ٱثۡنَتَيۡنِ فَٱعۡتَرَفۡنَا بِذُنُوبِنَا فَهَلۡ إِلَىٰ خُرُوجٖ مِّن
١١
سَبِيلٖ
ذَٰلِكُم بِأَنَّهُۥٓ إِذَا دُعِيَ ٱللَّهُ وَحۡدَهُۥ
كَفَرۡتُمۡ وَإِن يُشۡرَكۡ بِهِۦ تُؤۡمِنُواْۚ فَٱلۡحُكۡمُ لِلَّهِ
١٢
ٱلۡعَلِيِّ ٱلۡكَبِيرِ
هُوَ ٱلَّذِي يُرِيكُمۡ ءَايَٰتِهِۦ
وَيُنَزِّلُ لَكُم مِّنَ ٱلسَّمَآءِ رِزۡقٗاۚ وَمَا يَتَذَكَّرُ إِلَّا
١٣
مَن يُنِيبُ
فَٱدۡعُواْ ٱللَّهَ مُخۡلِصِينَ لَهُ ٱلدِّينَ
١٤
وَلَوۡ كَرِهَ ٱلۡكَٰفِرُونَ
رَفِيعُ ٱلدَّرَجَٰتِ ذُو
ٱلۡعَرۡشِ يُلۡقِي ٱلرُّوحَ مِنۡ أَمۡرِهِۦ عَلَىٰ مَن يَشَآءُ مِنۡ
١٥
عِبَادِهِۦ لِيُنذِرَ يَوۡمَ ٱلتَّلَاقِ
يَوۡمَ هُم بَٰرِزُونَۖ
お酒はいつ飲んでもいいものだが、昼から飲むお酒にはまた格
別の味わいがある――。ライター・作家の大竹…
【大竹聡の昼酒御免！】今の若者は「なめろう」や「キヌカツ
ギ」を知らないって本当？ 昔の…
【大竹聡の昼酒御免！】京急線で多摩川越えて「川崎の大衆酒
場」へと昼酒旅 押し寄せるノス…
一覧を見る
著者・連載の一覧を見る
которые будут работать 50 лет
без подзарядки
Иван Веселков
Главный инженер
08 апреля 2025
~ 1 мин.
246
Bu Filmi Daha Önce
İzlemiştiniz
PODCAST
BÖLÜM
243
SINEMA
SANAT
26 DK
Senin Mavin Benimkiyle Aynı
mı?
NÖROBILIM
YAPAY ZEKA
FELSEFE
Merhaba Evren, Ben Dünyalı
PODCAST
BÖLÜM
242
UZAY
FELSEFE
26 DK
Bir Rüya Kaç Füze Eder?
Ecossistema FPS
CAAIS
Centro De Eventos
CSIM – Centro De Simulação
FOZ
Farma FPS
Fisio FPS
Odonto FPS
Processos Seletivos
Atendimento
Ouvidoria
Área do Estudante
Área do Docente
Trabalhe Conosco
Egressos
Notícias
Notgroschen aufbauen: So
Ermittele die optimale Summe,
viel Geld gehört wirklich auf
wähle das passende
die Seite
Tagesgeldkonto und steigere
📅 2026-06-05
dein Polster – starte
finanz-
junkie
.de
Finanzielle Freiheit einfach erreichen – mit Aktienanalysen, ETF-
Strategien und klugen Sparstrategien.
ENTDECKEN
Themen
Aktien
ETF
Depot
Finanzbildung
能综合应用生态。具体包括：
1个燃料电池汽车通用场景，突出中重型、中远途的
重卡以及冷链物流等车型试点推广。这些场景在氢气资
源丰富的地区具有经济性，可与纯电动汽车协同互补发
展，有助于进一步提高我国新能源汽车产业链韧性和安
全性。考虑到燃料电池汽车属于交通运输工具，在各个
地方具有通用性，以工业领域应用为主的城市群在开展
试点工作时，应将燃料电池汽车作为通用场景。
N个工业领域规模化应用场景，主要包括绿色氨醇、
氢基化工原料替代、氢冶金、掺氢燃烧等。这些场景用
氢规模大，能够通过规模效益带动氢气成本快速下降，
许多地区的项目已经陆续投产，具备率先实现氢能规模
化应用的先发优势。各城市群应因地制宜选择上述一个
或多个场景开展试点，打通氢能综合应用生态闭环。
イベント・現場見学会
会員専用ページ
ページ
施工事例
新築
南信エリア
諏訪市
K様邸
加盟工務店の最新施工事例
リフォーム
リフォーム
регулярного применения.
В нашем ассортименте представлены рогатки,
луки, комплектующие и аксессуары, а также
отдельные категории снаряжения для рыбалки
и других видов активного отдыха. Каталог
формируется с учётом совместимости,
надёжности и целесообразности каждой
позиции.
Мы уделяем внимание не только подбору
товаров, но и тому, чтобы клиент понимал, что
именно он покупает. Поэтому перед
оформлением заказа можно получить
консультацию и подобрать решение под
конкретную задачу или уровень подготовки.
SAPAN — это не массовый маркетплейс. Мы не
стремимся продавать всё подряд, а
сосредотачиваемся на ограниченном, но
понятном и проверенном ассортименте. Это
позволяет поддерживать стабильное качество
§ §
▶ **What you will do**:
Quote every line of the records above, from the first down to the one holding "يَوۡمَ هُم بَٰرِزُونَۖ", exactly as written.

▶ **Response to the task**:
ٱثۡنَتَيۡنِ فَٱعۡتَرَفۡنَا بِذُنُوبِنَا فَهَلۡ إِلَىٰ خُرُوجٖ مِّن
١١
سَبِيلٖ
ذَٰلِكُم بِأَنَّهُۥٓ إِذَا دُعِيَ ٱللَّهُ وَحۡدَهُۥ
كَفَرۡتُمۡ وَإِن يُشۡرَكۡ بِهِۦ تُؤۡمِنُواْۚ فَٱلۡحُكۡمُ لِلَّهِ
١٢
ٱلۡعَلِيِّ ٱلۡكَبِيرِ
هُوَ ٱلَّذِي يُرِيكُمۡ ءَايَٰتِهِۦ
وَيُنَزِّلُ لَكُم مِّنَ ٱلسَّمَآءِ رِزۡقٗاۚ وَمَا يَتَذَكَّرُ إِلَّا
١٣
مَن يُنِيبُ
فَٱدۡعُواْ ٱللَّهَ مُخۡلِصِينَ لَهُ ٱلدِّينَ
١٤
وَلَوۡ كَرِهَ ٱلۡكَٰفِرُونَ
رَفِيعُ ٱلدَّرَجَٰتِ ذُو
ٱلۡعَرۡشِ يُلۡقِي ٱلرُّوحَ مِنۡ أَمۡرِهِۦ عَلَىٰ مَن يَشَآءُ مِنۡ
١٥
عِبَادِهِۦ لِيُنذِرَ يَوۡمَ ٱلتَّلَاقِ
يَوۡمَ هُم بَٰرِزُونَۖ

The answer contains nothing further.